Required work: Write out all the data again, exactly.

Data extracts:
* * *
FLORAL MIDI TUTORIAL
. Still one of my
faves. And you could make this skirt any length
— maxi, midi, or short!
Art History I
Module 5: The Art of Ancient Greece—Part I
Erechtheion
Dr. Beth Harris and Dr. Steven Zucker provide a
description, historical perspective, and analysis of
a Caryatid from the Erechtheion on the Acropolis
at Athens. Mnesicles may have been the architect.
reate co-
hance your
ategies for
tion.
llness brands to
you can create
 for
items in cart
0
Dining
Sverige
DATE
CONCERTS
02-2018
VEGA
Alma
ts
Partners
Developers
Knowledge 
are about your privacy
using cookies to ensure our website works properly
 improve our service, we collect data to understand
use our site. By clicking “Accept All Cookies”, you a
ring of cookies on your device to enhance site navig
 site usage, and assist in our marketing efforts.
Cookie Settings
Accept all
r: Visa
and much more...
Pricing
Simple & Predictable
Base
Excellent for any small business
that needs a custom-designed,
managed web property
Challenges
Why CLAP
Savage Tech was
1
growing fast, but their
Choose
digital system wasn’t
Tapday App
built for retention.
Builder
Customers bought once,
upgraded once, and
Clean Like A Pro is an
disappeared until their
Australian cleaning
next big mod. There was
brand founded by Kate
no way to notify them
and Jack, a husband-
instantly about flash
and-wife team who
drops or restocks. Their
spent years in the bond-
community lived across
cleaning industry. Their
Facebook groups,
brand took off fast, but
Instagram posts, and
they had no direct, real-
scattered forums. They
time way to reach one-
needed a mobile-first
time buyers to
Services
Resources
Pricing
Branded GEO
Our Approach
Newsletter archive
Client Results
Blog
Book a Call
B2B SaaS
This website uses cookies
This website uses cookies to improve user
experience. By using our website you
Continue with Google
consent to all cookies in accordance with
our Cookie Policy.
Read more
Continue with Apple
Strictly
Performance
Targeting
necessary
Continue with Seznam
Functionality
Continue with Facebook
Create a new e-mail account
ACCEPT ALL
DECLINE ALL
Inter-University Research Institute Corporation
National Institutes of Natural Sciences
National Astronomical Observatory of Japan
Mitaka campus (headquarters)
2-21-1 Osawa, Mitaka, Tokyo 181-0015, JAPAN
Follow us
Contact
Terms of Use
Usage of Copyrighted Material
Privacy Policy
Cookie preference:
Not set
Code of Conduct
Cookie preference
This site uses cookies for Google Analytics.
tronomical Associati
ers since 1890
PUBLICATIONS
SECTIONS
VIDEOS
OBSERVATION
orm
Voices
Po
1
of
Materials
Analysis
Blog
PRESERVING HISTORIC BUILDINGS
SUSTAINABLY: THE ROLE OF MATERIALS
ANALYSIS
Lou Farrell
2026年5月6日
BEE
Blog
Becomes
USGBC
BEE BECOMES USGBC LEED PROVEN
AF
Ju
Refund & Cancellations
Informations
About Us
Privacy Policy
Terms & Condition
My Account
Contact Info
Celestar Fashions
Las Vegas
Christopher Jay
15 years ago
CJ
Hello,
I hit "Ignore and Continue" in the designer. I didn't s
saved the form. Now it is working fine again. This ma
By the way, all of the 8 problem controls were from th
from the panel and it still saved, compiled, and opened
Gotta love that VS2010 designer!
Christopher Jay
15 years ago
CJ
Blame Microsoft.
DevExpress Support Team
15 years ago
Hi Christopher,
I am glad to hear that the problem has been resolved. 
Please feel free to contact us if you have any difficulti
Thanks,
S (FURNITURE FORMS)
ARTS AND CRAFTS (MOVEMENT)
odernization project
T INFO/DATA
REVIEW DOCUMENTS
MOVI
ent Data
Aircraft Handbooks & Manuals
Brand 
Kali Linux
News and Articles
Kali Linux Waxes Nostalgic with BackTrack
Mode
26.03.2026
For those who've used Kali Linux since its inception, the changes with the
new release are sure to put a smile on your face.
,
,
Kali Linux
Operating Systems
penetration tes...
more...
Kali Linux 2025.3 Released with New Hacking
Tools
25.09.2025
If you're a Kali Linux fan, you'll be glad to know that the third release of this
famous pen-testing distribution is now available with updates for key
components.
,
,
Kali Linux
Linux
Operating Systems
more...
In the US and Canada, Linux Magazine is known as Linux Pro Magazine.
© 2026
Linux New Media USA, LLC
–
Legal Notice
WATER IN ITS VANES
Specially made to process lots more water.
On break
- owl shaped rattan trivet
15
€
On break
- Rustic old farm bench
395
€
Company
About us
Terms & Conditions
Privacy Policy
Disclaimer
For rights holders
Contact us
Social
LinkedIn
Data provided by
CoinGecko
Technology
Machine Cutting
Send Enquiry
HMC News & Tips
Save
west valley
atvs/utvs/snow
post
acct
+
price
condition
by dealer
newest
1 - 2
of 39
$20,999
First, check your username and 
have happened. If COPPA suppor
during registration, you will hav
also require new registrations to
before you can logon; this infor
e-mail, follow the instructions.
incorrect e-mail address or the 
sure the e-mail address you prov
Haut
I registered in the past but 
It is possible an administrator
* * *
Expected output:
FLORAL MIDI TUTORIAL
. Still one of my
faves. And you could make this skirt any length
— maxi, midi, or short!
Art History I
Module 5: The Art of Ancient Greece—Part I
Erechtheion
Dr. Beth Harris and Dr. Steven Zucker provide a
description, historical perspective, and analysis of
a Caryatid from the Erechtheion on the Acropolis
at Athens. Mnesicles may have been the architect.
reate co-
hance your
ategies for
tion.
llness brands to
you can create
 for
items in cart
0
Dining
Sverige
DATE
CONCERTS
02-2018
VEGA
Alma
ts
Partners
Developers
Knowledge 
are about your privacy
using cookies to ensure our website works properly
 improve our service, we collect data to understand
use our site. By clicking “Accept All Cookies”, you a
ring of cookies on your device to enhance site navig
 site usage, and assist in our marketing efforts.
Cookie Settings
Accept all
r: Visa
and much more...
Pricing
Simple & Predictable
Base
Excellent for any small business
that needs a custom-designed,
managed web property
Challenges
Why CLAP
Savage Tech was
1
growing fast, but their
Choose
digital system wasn’t
Tapday App
built for retention.
Builder
Customers bought once,
upgraded once, and
Clean Like A Pro is an
disappeared until their
Australian cleaning
next big mod. There was
brand founded by Kate
no way to notify them
and Jack, a husband-
instantly about flash
and-wife team who
drops or restocks. Their
spent years in the bond-
community lived across
cleaning industry. Their
Facebook groups,
brand took off fast, but
Instagram posts, and
they had no direct, real-
scattered forums. They
time way to reach one-
needed a mobile-first
time buyers to
Services
Resources
Pricing
Branded GEO
Our Approach
Newsletter archive
Client Results
Blog
Book a Call
B2B SaaS
This website uses cookies
This website uses cookies to improve user
experience. By using our website you
Continue with Google
consent to all cookies in accordance with
our Cookie Policy.
Read more
Continue with Apple
Strictly
Performance
Targeting
necessary
Continue with Seznam
Functionality
Continue with Facebook
Create a new e-mail account
ACCEPT ALL
DECLINE ALL
Inter-University Research Institute Corporation
National Institutes of Natural Sciences
National Astronomical Observatory of Japan
Mitaka campus (headquarters)
2-21-1 Osawa, Mitaka, Tokyo 181-0015, JAPAN
Follow us
Contact
Terms of Use
Usage of Copyrighted Material
Privacy Policy
Cookie preference:
Not set
Code of Conduct
Cookie preference
This site uses cookies for Google Analytics.
tronomical Associati
ers since 1890
PUBLICATIONS
SECTIONS
VIDEOS
OBSERVATION
orm
Voices
Po
1
of
Materials
Analysis
Blog
PRESERVING HISTORIC BUILDINGS
SUSTAINABLY: THE ROLE OF MATERIALS
ANALYSIS
Lou Farrell
2026年5月6日
BEE
Blog
Becomes
USGBC
BEE BECOMES USGBC LEED PROVEN
AF
Ju
Refund & Cancellations
Informations
About Us
Privacy Policy
Terms & Condition
My Account
Contact Info
Celestar Fashions
Las Vegas
Christopher Jay
15 years ago
CJ
Hello,
I hit "Ignore and Continue" in the designer. I didn't s
saved the form. Now it is working fine again. This ma
By the way, all of the 8 problem controls were from th
from the panel and it still saved, compiled, and opened
Gotta love that VS2010 designer!
Christopher Jay
15 years ago
CJ
Blame Microsoft.
DevExpress Support Team
15 years ago
Hi Christopher,
I am glad to hear that the problem has been resolved. 
Please feel free to contact us if you have any difficulti
Thanks,
S (FURNITURE FORMS)
ARTS AND CRAFTS (MOVEMENT)
odernization project
T INFO/DATA
REVIEW DOCUMENTS
MOVI
ent Data
Aircraft Handbooks & Manuals
Brand 
Kali Linux
News and Articles
Kali Linux Waxes Nostalgic with BackTrack
Mode
26.03.2026
For those who've used Kali Linux since its inception, the changes with the
new release are sure to put a smile on your face.
,
,
Kali Linux
Operating Systems
penetration tes...
more...
Kali Linux 2025.3 Released with New Hacking
Tools
25.09.2025
If you're a Kali Linux fan, you'll be glad to know that the third release of this
famous pen-testing distribution is now available with updates for key
components.
,
,
Kali Linux
Linux
Operating Systems
more...
In the US and Canada, Linux Magazine is known as Linux Pro Magazine.
© 2026
Linux New Media USA, LLC
–
Legal Notice
WATER IN ITS VANES
Specially made to process lots more water.
On break
- owl shaped rattan trivet
15
€
On break
- Rustic old farm bench
395
€
Company
About us
Terms & Conditions
Privacy Policy
Disclaimer
For rights holders
Contact us
Social
LinkedIn
Data provided by
CoinGecko
Technology
Machine Cutting
Send Enquiry
HMC News & Tips
Save
west valley
atvs/utvs/snow
post
acct
+
price
condition
by dealer
newest
1 - 2
of 39
$20,999
First, check your username and 
have happened. If COPPA suppor
during registration, you will hav
also require new registrations to
before you can logon; this infor
e-mail, follow the instructions.
incorrect e-mail address or the 
sure the e-mail address you prov
Haut
I registered in the past but 
It is possible an administrator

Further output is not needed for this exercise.